Scientific studies on Dravuni conclude that there were two volcanic centres on the island itself. That to the southern end of the island was the principal centre and that to the northern end of the island near Ucuivadravakatobe  was much smaller and more likely to be a parasitic centre, formed on the flanks of the main volcano.  A parasitic volcano is not auxiliary to the main volcano, but closely related to the magma plumbing systems of the main volcano.

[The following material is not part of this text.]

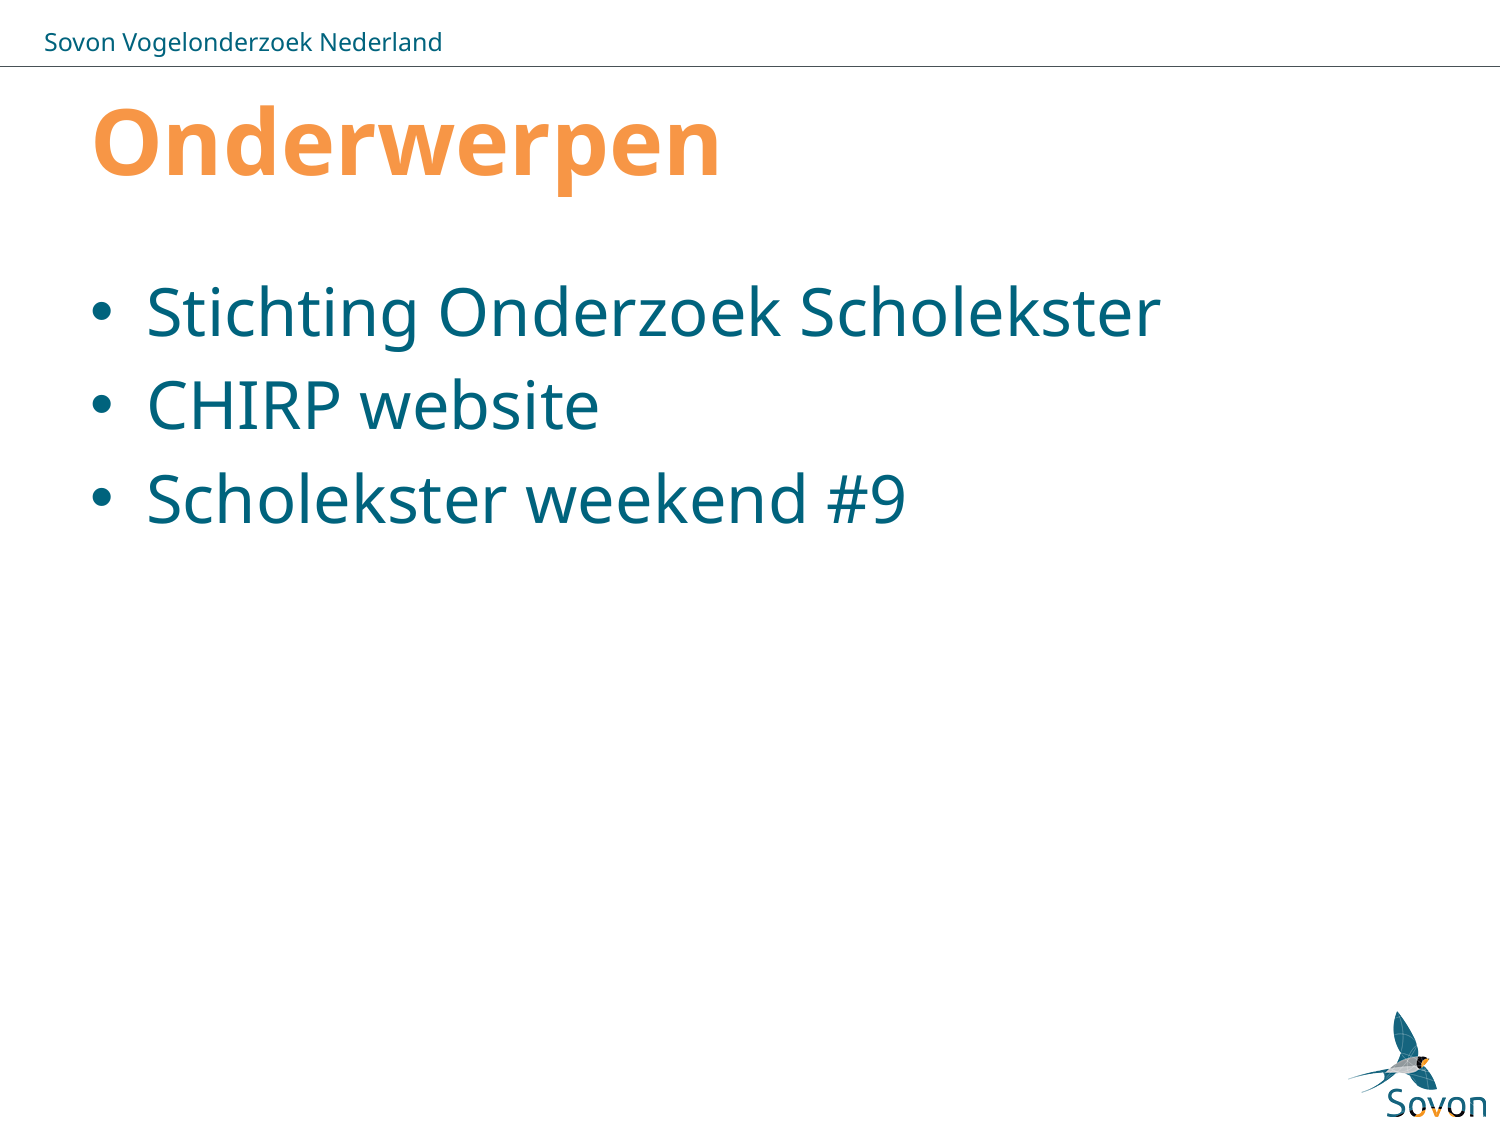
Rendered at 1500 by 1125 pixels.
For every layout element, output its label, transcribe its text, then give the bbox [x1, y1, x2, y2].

picture [1347, 1008, 1487, 1118]
title Onderwerpen [75, 45, 1425, 233]
list Stichting Onderzoek Scholekster CHIRP website Scholekster weekend #9 [75, 262, 1425, 1005]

I have not been able to confirm that rocks thrown up by a parasitic volcano are generally smaller in size than those thrown up by the principal volcano. My overactive mind, however, does conjure up the picture of the boiling magma, comprising the accumulation of volcanic material rushing through the central vent of the erupting volcano. Only the peripheral material unwanted by the central vent would be siphoned off through a side fracture to feed into a parasitic centre/cone. Methinks that the relative size of volcanic material would be a factor in this case. The smaller the material is in relative terms, the easier it is to be diverted through the side fracture of the central vent.

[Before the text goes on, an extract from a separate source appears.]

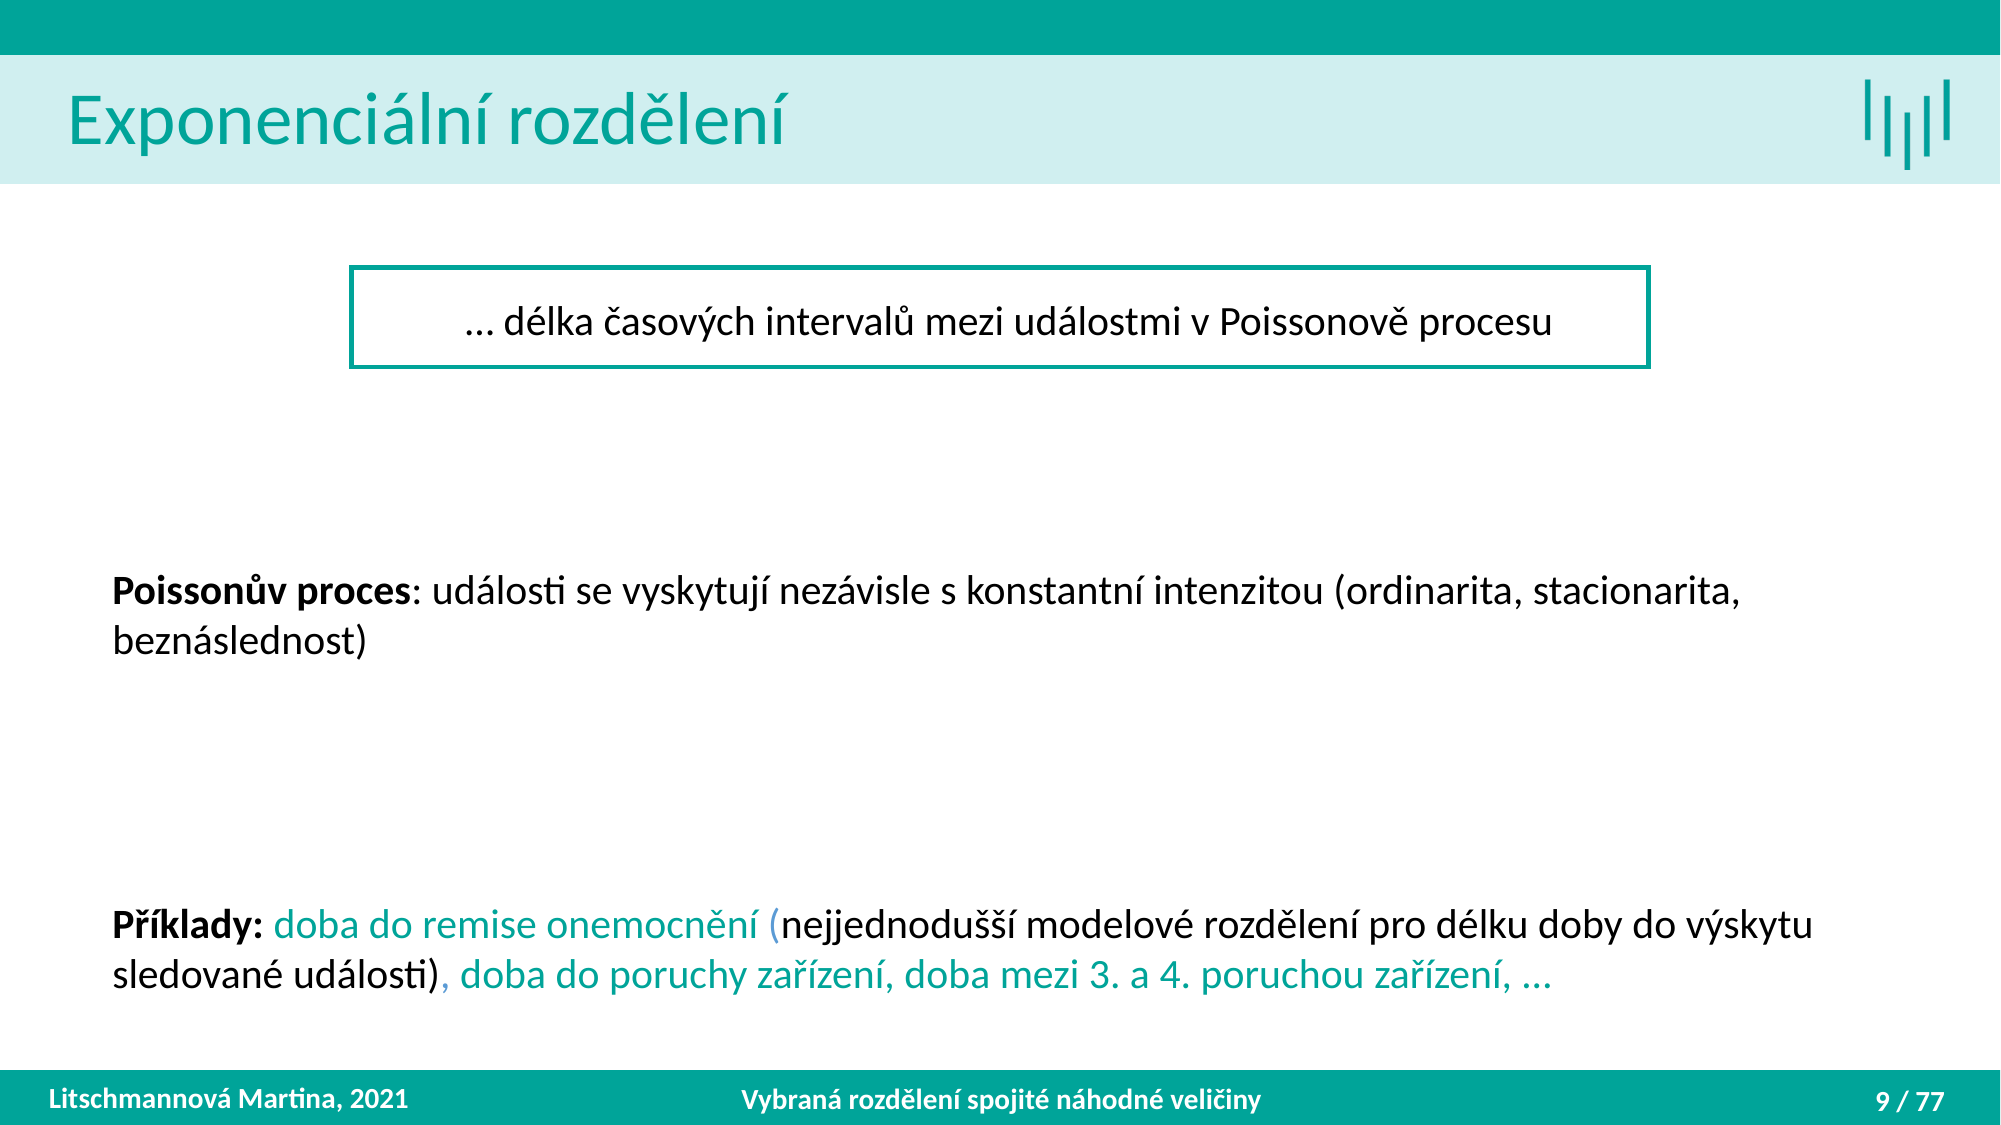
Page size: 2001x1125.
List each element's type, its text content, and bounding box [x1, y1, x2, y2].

That was then. Today, the physical features of Ucuivadravakatobe stand exposed to the existential threat of climate change. The smooth rocks that border the ocean can be submerged with rising sea level. The sole vadra that has lasted generations can be toppled over by the next destructive tropical cyclone. What then will future storytellers be weaving into their tales come the 22nd Century?

Professor Patrick Nunn’s Interpretations

First, these rocks are weathered out of the ancient Dravuni volcano, as you say, never erupted during the time that people have lived in Fiji. The products of the Dravuni Volcano that we see today comprise lava flows and stuff called breccia that is a combination of boulders and ash. I suspect it is the boulders in the breccia that are used as lovo stones. The fine-grained nature of these rocks (which makes them so good as lovo stones) is simply a result of the geochemistry of the rock. I think they are andesites.

Second, the presence of these rocks at Ucuivadravakatobe COMBINED with Dravuni people’s observations of the eruptions of Nabukelevu led them to construct a story about how those rocks/boulders were once hot. Maybe the 2,500-year old eruption was powerful enough to drop small rocks on Dravuni. but I doubt it. I think ash falls occurred on Dravuni at this time (and perhaps at other times) and some of the ash might have been hot.

People were astute observers and, by recalling that the lovo stones at Ucuivadravakatobe needed to cool down, they created memories of the Nabukelevu eruption and the effects it had on Dravuni.

Incidentally, I see you say Uluinabukelevu – Ratu Aca Soqosoqo always used to say Delainabukelevu. I stayed with his family in Daviqele.

Andesite – a fine-grained tan or grey volcanic rock consisting of plagioclase feldspar especially andesine, amphibole and pyroxene.